Prague - Former Czech PM Mirek Topolanek stood up for his former adviser, lobbyist Marek Dalik, who is suspected of asking for a 0.5-billion-crown bribe in negotiations on the purchase of the Pandur armoured carriers (APCs), in court today.
V Praze pokračoval 21. srpna soud s lobbistou Markem Dalíkem (v pozadí vlevo), který podle obžaloby požadoval téměř půlmiliardový úplatek při vyjednávání o nákupu obrněných transportérů Pandur. K soudu přišel vypovídat i bývalý premiér Mirek Topolánek (uprostřed). ČTK Vondrouš Roman
Topolanek (Civic Democrats, ODS) said no fraud had been and could have been committed in this case.
Dalik, who pleads innocent, faces up to ten years in prison for an attempted fraud if found guilty.
Topolanek was carefully prepared for the court proceedings and he gave a long testimony.
First, he described the development of the most significant military orders since 2002, including the APCs, for an hour. He said that the contract had been gradually prepared by the Social Democrat (CSSD) governments headed by Vladimir Spidla, Stanislav Gross and Jiri Paroubek.
The pressure was exerted on the ruling politicians then to make decision in favour of the Austrian armament firm Steyr producing Pandurs, Topolanek said.
The idea to buy new APCs for the military was tabled by Spidla's government in 2003. It approved the purchase of 240 new carriers and two years later, Gross´s government launched a tender in which seven firms took part. Finnish Patria and Steyr advanced to the tender's final.

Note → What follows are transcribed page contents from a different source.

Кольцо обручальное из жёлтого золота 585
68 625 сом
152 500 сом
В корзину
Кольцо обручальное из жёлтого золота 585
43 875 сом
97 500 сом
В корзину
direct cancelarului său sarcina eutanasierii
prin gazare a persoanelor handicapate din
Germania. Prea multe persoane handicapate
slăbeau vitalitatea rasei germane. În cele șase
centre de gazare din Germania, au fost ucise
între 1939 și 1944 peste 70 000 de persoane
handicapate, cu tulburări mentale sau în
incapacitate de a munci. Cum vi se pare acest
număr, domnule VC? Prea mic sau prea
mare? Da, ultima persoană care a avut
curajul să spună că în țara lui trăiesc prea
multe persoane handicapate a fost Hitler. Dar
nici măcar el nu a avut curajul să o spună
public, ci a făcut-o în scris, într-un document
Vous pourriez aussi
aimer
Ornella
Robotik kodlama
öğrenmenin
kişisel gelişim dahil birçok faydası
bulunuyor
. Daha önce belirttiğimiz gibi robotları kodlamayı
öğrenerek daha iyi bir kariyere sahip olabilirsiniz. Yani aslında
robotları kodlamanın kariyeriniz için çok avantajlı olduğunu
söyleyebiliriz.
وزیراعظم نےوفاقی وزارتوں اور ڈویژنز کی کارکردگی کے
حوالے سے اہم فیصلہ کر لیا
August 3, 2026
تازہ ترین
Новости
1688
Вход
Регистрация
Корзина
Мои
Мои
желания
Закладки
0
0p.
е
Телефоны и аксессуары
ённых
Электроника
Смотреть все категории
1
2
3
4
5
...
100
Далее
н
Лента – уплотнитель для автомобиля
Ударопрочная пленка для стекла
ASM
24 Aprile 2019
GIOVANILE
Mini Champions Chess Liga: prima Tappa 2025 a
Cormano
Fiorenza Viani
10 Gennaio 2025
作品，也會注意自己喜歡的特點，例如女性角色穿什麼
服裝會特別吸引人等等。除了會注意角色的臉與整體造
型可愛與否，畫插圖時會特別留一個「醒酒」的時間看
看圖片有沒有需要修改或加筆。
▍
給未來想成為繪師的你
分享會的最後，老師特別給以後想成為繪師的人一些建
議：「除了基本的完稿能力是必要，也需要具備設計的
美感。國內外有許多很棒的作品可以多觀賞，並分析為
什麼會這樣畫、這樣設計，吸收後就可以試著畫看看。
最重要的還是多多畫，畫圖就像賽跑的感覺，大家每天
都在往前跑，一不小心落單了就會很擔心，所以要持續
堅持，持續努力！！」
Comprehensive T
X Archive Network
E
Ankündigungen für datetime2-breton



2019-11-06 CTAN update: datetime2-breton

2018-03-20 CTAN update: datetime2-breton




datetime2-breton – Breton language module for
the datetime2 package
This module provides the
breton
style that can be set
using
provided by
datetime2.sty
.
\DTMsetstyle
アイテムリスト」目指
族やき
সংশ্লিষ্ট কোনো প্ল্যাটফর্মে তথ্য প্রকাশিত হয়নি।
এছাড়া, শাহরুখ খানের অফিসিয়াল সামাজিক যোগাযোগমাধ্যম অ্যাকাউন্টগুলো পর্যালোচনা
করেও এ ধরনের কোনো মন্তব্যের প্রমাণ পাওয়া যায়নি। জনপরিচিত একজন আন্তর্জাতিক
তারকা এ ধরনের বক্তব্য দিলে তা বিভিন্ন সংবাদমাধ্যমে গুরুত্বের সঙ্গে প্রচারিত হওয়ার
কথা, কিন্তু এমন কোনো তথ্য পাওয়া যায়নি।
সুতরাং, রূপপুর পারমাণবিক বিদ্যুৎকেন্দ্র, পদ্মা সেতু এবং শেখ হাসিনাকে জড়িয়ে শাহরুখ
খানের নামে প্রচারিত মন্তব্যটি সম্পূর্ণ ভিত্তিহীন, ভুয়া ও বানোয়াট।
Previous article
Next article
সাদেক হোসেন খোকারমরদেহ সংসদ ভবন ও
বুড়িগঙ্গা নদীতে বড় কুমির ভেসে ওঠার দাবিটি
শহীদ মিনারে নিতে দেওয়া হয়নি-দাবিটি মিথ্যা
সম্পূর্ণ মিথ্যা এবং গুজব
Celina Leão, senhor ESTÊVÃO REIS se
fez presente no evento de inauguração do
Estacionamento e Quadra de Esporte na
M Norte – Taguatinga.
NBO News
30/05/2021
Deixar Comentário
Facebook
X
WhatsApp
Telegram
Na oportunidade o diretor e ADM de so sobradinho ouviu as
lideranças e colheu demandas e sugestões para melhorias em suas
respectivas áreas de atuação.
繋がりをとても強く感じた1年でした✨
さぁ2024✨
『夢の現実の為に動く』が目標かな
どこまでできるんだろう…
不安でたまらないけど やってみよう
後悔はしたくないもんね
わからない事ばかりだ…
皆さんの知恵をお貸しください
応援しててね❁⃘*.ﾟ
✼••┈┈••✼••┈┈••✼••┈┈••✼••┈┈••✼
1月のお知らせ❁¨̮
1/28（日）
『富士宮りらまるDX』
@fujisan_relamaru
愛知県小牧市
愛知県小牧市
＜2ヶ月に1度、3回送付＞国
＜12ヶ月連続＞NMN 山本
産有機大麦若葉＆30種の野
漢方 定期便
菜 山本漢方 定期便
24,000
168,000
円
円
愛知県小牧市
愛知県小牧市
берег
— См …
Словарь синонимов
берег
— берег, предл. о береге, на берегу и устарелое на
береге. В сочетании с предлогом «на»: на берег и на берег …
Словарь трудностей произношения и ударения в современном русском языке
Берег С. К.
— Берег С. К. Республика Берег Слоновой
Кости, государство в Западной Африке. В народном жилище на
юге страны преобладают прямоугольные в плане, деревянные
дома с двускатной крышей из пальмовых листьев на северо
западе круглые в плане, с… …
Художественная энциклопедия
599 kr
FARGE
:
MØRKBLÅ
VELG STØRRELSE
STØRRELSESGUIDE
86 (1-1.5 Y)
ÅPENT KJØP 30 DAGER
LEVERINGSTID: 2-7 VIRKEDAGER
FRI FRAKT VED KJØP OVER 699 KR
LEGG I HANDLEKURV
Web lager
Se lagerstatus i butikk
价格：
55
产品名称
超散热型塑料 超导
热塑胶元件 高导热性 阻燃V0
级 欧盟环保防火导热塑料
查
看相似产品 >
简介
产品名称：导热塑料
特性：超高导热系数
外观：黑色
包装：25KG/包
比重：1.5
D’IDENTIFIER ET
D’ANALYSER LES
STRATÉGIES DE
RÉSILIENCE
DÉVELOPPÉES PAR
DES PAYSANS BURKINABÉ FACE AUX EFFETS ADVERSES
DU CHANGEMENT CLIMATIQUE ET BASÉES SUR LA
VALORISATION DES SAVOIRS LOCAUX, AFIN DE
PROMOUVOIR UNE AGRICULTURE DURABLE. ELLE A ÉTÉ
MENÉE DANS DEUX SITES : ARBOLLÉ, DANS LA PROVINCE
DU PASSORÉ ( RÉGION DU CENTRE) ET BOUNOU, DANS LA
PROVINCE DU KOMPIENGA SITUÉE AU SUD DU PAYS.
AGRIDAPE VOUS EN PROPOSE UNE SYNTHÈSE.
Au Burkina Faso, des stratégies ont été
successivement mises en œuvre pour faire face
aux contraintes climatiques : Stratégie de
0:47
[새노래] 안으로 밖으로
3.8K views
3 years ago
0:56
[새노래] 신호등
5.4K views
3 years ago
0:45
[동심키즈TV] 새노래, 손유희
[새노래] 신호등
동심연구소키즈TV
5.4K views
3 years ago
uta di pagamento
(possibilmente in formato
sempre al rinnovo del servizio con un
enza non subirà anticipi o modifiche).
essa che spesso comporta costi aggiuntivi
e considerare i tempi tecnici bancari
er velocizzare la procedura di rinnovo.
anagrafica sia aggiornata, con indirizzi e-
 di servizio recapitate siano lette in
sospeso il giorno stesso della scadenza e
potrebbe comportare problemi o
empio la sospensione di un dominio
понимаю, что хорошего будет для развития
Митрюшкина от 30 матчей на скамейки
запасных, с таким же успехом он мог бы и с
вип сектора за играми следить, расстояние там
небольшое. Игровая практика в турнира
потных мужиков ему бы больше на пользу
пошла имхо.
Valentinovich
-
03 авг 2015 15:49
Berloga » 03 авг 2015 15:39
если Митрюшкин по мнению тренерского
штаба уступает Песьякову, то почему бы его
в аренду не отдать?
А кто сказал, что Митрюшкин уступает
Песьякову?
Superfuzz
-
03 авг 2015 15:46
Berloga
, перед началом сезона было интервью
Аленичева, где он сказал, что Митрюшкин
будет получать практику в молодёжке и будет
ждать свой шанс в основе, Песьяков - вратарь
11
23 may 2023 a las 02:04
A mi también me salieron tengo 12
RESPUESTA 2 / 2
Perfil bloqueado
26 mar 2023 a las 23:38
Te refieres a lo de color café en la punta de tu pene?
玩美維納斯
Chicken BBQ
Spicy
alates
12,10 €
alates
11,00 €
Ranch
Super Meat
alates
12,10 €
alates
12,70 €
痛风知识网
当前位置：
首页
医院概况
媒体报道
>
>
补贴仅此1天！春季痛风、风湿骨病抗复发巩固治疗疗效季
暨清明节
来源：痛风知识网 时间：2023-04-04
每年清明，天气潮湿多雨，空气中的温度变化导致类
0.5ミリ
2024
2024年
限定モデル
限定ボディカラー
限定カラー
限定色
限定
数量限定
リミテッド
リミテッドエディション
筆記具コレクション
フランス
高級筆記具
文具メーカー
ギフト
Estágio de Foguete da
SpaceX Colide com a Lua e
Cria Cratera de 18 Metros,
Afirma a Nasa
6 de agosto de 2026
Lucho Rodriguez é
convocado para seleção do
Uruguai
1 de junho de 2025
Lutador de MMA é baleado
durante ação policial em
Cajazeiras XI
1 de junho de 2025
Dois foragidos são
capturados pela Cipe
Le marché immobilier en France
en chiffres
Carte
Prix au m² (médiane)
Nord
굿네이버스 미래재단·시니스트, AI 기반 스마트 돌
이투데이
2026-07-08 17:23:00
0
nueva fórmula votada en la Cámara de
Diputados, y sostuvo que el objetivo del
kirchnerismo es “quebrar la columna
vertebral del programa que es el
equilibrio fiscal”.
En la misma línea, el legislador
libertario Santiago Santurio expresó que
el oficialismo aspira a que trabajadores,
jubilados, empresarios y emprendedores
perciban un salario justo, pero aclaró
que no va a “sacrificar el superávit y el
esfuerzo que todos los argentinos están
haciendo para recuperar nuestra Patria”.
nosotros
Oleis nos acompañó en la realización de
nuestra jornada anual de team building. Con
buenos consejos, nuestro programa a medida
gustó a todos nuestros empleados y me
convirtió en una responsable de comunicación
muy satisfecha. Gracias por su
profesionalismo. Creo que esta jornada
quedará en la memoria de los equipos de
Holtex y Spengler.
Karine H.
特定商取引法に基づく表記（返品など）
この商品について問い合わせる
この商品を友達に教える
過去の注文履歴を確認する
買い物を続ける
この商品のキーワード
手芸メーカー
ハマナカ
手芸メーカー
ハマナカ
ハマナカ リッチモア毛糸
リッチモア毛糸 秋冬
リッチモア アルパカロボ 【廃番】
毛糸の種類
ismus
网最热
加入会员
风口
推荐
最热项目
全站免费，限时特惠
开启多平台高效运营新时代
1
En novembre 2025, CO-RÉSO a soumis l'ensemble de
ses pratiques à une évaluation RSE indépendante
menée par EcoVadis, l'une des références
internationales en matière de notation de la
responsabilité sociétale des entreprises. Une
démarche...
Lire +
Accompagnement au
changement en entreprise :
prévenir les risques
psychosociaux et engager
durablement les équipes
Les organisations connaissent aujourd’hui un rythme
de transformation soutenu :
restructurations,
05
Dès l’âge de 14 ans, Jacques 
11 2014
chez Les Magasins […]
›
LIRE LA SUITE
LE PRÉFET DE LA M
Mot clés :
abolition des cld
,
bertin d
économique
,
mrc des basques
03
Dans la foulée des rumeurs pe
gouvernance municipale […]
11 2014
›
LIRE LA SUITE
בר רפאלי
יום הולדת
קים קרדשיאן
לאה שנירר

In 2006, Paroubek´s government decided to buy the APCs from Steyr for 23.6 billion crowns and the then defence minister signed the treaty with Steyr in June 2006.
One year later, Topolanek's government withdrew from the Steyr contract. His second government nodded to the purchase of only 107 of them for 14.4 billion crowns in 2008.
Topolanek said Dalik had become a mere target in a behind- the-scenes game since he was considered his friend.
"There is no one who could have committed a fraud or who would like to investigate the case," Topolanek said.
The police opened the case based on the testimony of a former Steyr employee, Stephan Szuecs, who said in March 2011 Dalik had asked 18 million euros (an equivalent of some half a billion crowns) if the purchase of the Pandurs continued.
Court panel chairwoman Veronika Ceplova pointed out at the beginning of today´s trial that Dalik´s charges can be re-qualified to bribery or indirect bribery for which he would face up to 12 or four years in prison, respectively.
The court announced that the trial would continue on September 4 with the testimonies of Slovak lobbyist Miroslav Vyboh and former defence minister Alexandr Vondra (ODS).
The testimonies of other witnesses from abroad should be read in court, or they might be questioned via a video-conference.
This case is one in a row of dubious military orders that the Czech police and judiciary are looking into.
This year, a court acquitted former defence minister Martin Bartak and lobbyist and arms dealer Michal Smrz in the case of alleged corruption related to the purchase of Tatra lorries for the Czech military. The verdict did not take effect because the state attorney appealed it.
On the contrary, the case of suspected bribery accompanying the acquisition of the Jas-39 Gripen fighters was not brought to court eventually.